By Martijn Groot, VP Strategy, Asset Control
Partnerships between established financial services firms and new fintech companies are becoming increasingly common as banks and other financial services firms look to improve their services and battle back against increased competition from innovative new rivals in banking and investment management.
In an age where data volumes, regulatory scrutiny and, above all, consumer expectations are growing, the ability of innovative new businesses to provide a very high-quality customer service at much lower fixed cost represents a major threat to the established players. Established firms find it difficult to deliver the innovation they need to compete purely using in-house resources. They typically have a complex legacy IT landscape to support with a very crowded change agenda. They therefore increasingly look to fintech providers to help them fight back and deliver a better customer experience, improved insights and optimised business operations.
Fintech is a broad space and, within financial data management, we are primarily talking about streamlining data sourcing, mastering and integration into internal and customer workflows. This is about improving the access to data to support every other business function including customer analytics, behavioural insights, risk exposures and operational streamlining.
But, with so many fintech partners to select from, it’s easy to make the wrong choice. Here we outline some key tips financial institutions can follow to help ensure that they opt for a partner that is right for them.
The fintech space is very crowded and competitive.

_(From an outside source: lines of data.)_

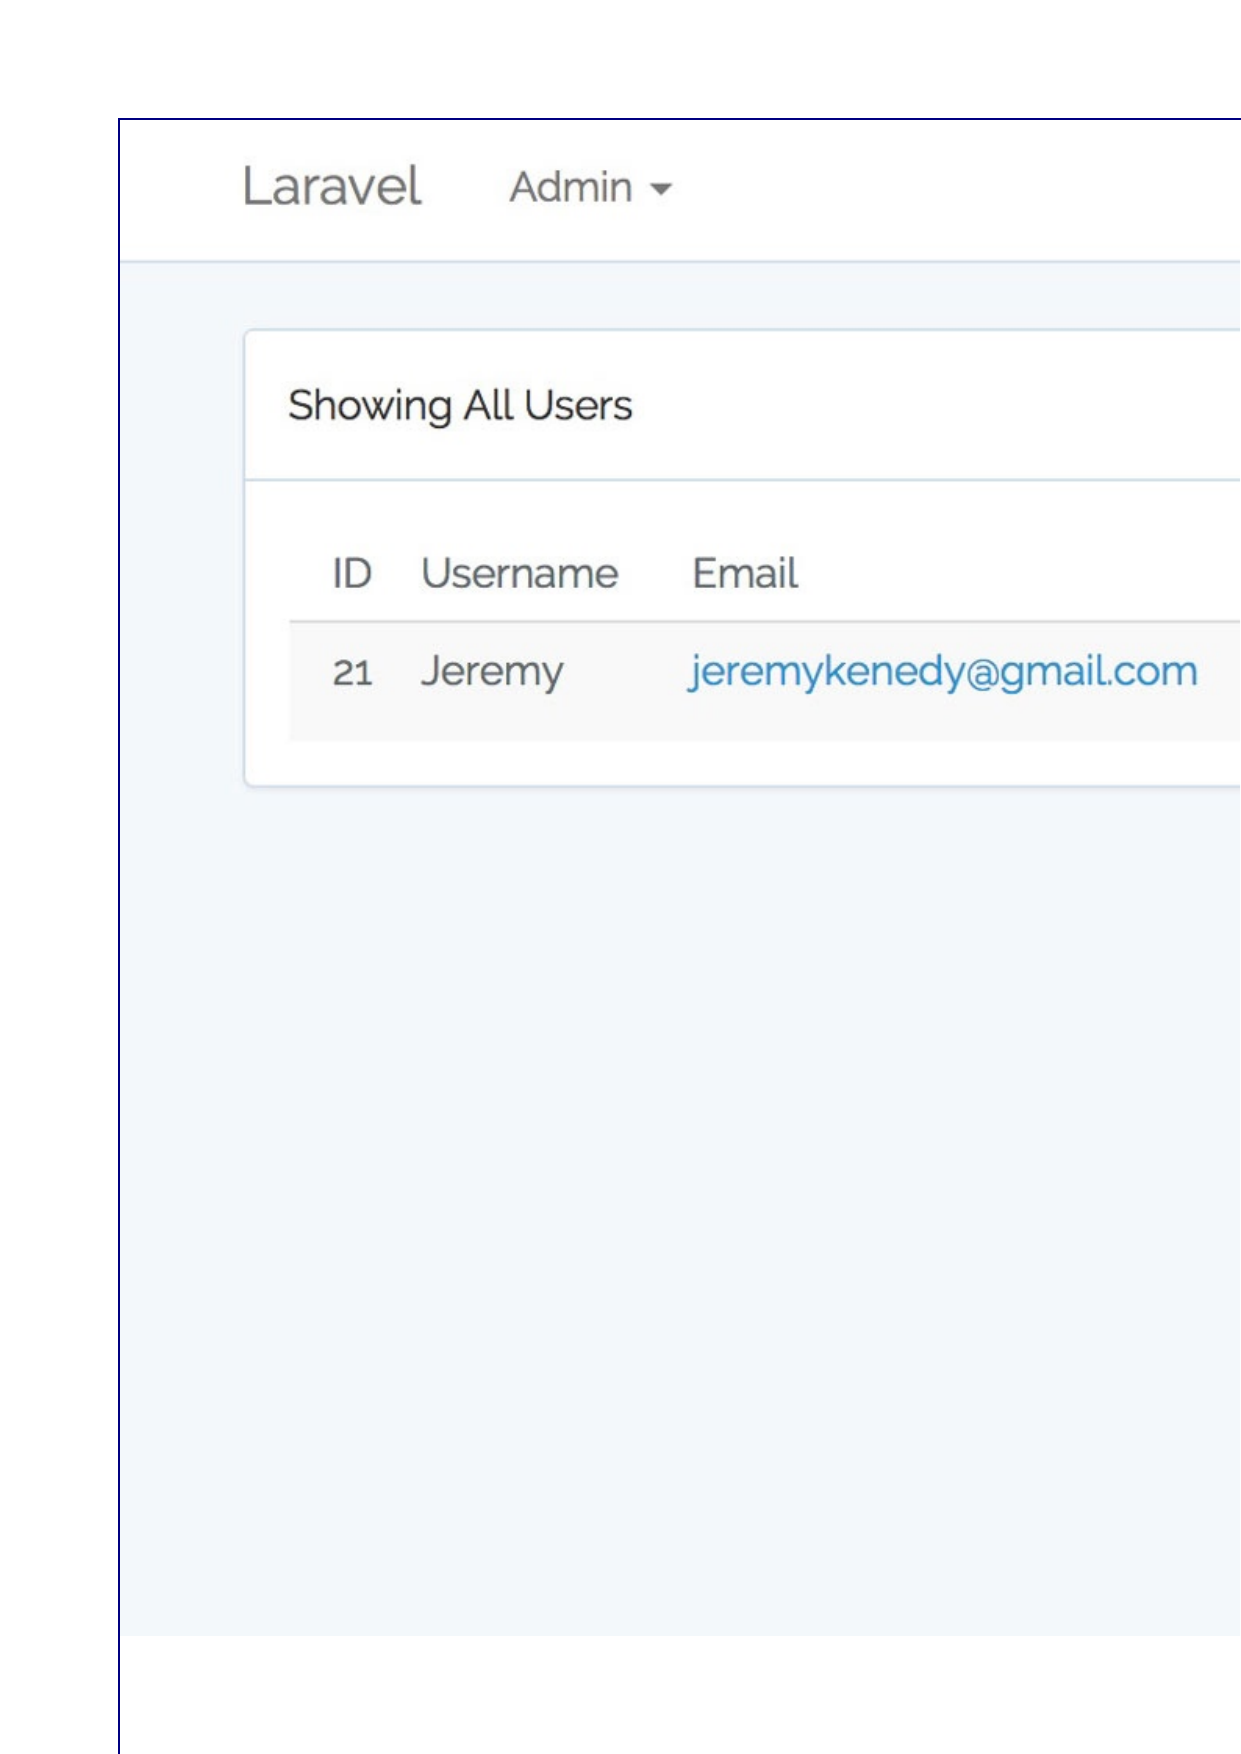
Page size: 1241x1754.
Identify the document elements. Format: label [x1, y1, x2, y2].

picture [120, 120, 1241, 1636]
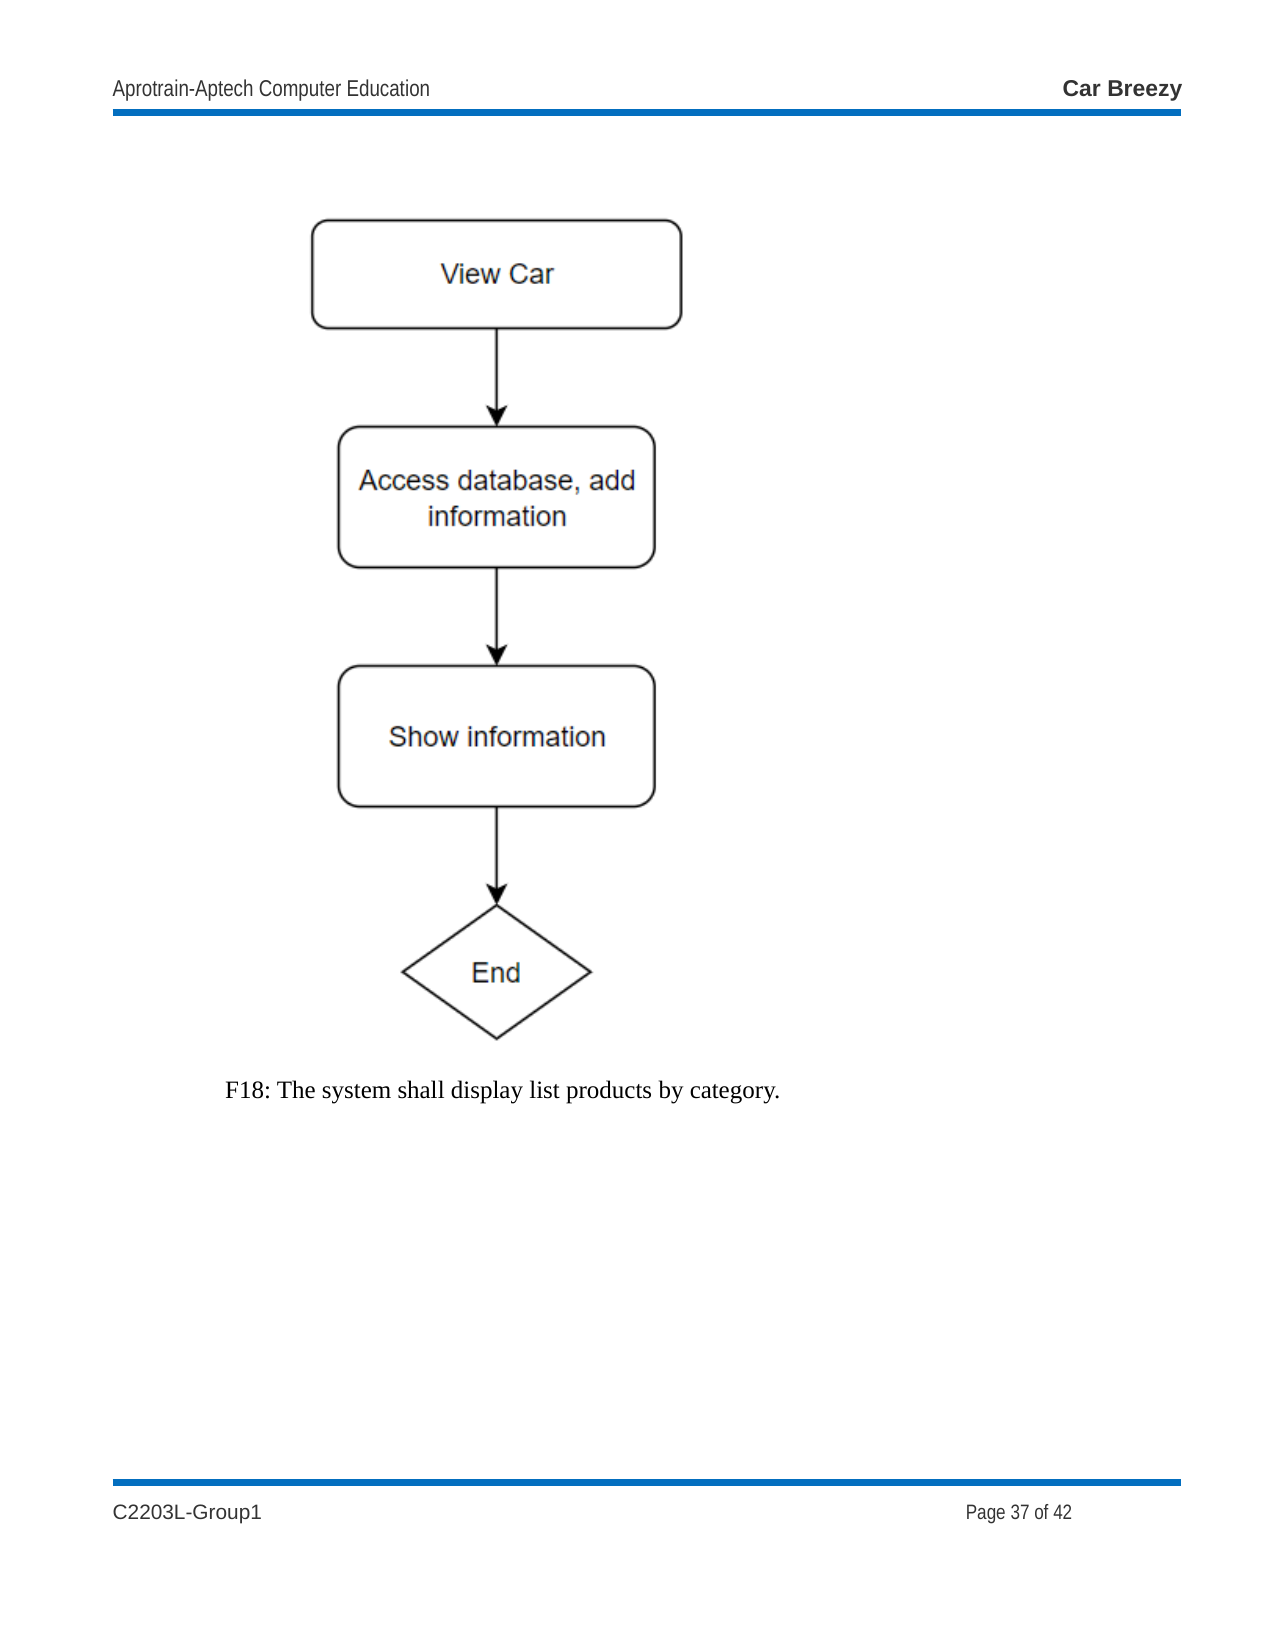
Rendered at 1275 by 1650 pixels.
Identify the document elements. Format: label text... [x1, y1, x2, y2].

text F18: The system shall display list products by category. [225, 1075, 1106, 1104]
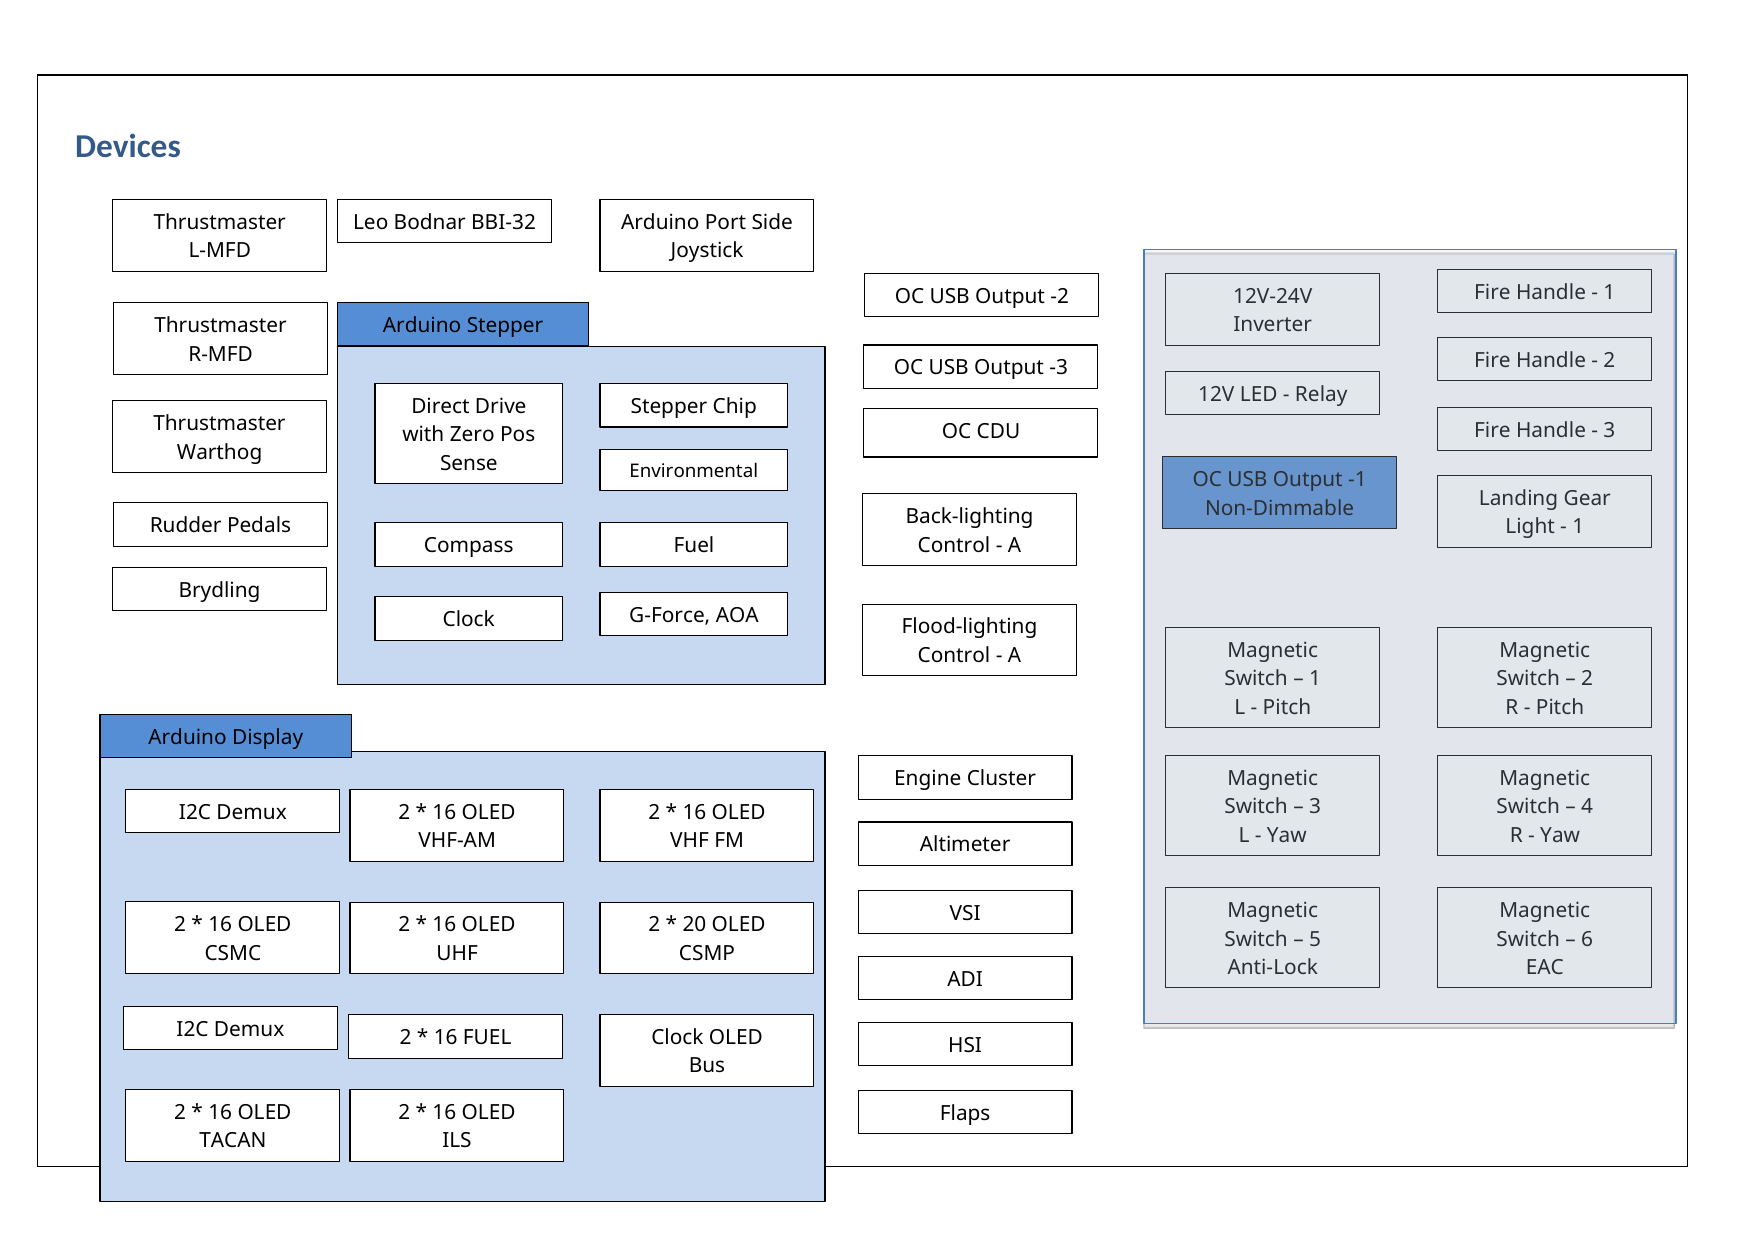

Given that, it is likely that many fintechs will not survive over the long-term, no matter how good their ideas are. So, while financial institutions should never be discouraged from benefitting from smart innovative advice delivered by a fintech, they should be wary of putting all their trust in a start-up organisation where they are not 100% sure of their viability and long-term sustainability as a business. In other words, they should not go into a fully-fledged partnership, if they are not sure their target partner has the necessary longevity to support them over the long-term.
Look for specialist, complementary skills
It is important when opting for a fintech partner not to go too broad-based in terms of the skill-sets they have to offer. Opt for a partner that has proven specialist skills in the required area of expertise. That would typically include specialist knowledge of industry requirements or industry models. In the world of data management that would generally include expertise in financial data products. data management and data exploration.
Ensure the fintech firm understands your business and can deliver on that understanding
Its important to ensure that any fintech partner, especially one delivering a managed services option both understands your business and will be able to translate what you want to get out of that service into meaningful KPIs and SLAs.
Make sure they don’t lock you into a proprietary approach
It is important that any proposed partner uses open source technologies. Providers using a proprietary database or proprietary languages likely require a highly specialised skillset, probably only supplied by the vendor themselves, which you may have to pay for indefinitely. Using open source databases makes it easier to get your own staff to work on the approach or hire third-party help. In addition, open source components tend to be widely supported and may be more future-proof. And as a business, you are immediately part of a wider community.
De-risking the chosen method
It makes sense to opt for a provider that combines expertise in a particular market with a robust and reliable infrastructure. In terms of managed services, it has become easier for smaller to medium-sized businesses to offer a de-risked approach because they are able to rely on the vast infrastructure resources of Oracle, Google, Amazon or AWS. Of course, alongside this there also has to be a support criteria in the service and agreed escalation levels, for example.
Other areas you can look at include: the customer product, is it properly documented? Do they have a larger installed base? Is there a user group that regularly meets? Is there a customer community? You can consult other people. What is the ecosystem in the marketplace? There may be some of your peers that use the system and you can consult them.
Today, fintech partnerships are becoming increasingly attractive to many financial services organisations for a variety of reasons discussed earlier in this article. But for firms in the financial services space, with the choice of partners wide and getting wider all the time, it can be difficult to make the right selection. Financial institutions that follow the top tips outlined above should, however, be better placed to get it right.